**About this task**
Reproduce the text read from each of the records below, keeping every line as it appears. Leave the pictures out of your answer.

START Source material

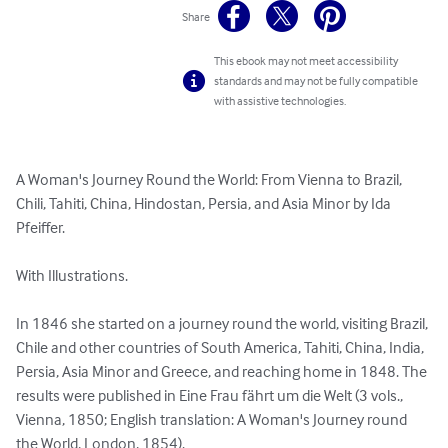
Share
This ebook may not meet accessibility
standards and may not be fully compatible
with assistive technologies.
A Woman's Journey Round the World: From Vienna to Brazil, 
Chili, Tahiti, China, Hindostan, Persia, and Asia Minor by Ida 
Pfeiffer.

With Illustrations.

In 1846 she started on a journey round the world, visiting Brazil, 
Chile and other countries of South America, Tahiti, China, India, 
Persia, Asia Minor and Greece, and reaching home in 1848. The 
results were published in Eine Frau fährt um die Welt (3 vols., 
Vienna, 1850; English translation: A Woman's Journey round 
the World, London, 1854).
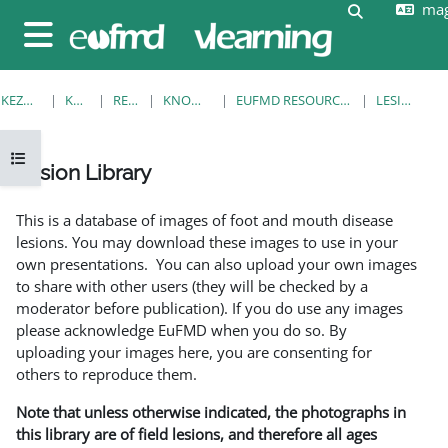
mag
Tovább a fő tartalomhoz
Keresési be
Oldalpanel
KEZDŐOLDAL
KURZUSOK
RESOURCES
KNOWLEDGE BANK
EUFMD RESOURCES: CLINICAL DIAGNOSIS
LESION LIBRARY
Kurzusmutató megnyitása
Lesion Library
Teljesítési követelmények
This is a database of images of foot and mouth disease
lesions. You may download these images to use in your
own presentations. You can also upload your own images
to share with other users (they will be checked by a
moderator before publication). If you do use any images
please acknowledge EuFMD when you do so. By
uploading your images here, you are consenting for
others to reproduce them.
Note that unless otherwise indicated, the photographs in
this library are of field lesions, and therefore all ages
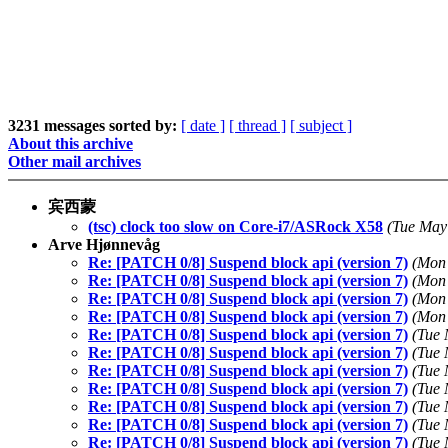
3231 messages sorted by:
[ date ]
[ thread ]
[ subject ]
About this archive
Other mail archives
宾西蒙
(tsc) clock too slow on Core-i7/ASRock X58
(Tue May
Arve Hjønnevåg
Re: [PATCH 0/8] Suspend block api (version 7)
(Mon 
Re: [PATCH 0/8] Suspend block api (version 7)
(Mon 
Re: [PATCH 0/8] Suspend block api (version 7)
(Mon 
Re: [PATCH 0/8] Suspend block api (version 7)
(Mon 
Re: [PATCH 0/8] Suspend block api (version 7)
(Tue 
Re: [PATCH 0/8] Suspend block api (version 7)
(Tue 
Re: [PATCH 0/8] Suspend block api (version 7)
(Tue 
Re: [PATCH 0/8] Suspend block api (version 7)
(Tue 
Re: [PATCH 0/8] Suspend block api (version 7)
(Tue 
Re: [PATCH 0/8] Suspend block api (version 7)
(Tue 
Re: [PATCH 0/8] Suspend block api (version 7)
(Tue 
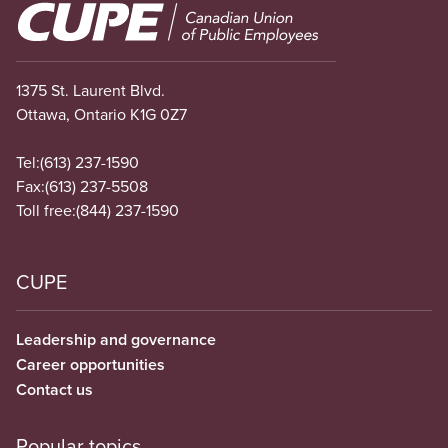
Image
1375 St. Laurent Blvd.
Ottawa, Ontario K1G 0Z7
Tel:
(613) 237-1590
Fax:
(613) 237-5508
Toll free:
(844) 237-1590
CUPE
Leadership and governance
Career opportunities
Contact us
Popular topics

END Source material

**Written response**
Share
This ebook may not meet accessibility
standards and may not be fully compatible
with assistive technologies.
A Woman's Journey Round the World: From Vienna to Brazil, 
Chili, Tahiti, China, Hindostan, Persia, and Asia Minor by Ida 
Pfeiffer.

With Illustrations.

In 1846 she started on a journey round the world, visiting Brazil, 
Chile and other countries of South America, Tahiti, China, India, 
Persia, Asia Minor and Greece, and reaching home in 1848. The 
results were published in Eine Frau fährt um die Welt (3 vols., 
Vienna, 1850; English translation: A Woman's Journey round 
the World, London, 1854).
mag
Tovább a fő tartalomhoz
Keresési be
Oldalpanel
KEZDŐOLDAL
KURZUSOK
RESOURCES
KNOWLEDGE BANK
EUFMD RESOURCES: CLINICAL DIAGNOSIS
LESION LIBRARY
Kurzusmutató megnyitása
Lesion Library
Teljesítési követelmények
This is a database of images of foot and mouth disease
lesions. You may download these images to use in your
own presentations. You can also upload your own images
to share with other users (they will be checked by a
moderator before publication). If you do use any images
please acknowledge EuFMD when you do so. By
uploading your images here, you are consenting for
others to reproduce them.
Note that unless otherwise indicated, the photographs in
this library are of field lesions, and therefore all ages
3231 messages sorted by:
[ date ]
[ thread ]
[ subject ]
About this archive
Other mail archives
宾西蒙
(tsc) clock too slow on Core-i7/ASRock X58
(Tue May
Arve Hjønnevåg
Re: [PATCH 0/8] Suspend block api (version 7)
(Mon 
Re: [PATCH 0/8] Suspend block api (version 7)
(Mon 
Re: [PATCH 0/8] Suspend block api (version 7)
(Mon 
Re: [PATCH 0/8] Suspend block api (version 7)
(Mon 
Re: [PATCH 0/8] Suspend block api (version 7)
(Tue 
Re: [PATCH 0/8] Suspend block api (version 7)
(Tue 
Re: [PATCH 0/8] Suspend block api (version 7)
(Tue 
Re: [PATCH 0/8] Suspend block api (version 7)
(Tue 
Re: [PATCH 0/8] Suspend block api (version 7)
(Tue 
Re: [PATCH 0/8] Suspend block api (version 7)
(Tue 
Re: [PATCH 0/8] Suspend block api (version 7)
(Tue 
Image
1375 St. Laurent Blvd.
Ottawa, Ontario K1G 0Z7
Tel:
(613) 237-1590
Fax:
(613) 237-5508
Toll free:
(844) 237-1590
CUPE
Leadership and governance
Career opportunities
Contact us
Popular topics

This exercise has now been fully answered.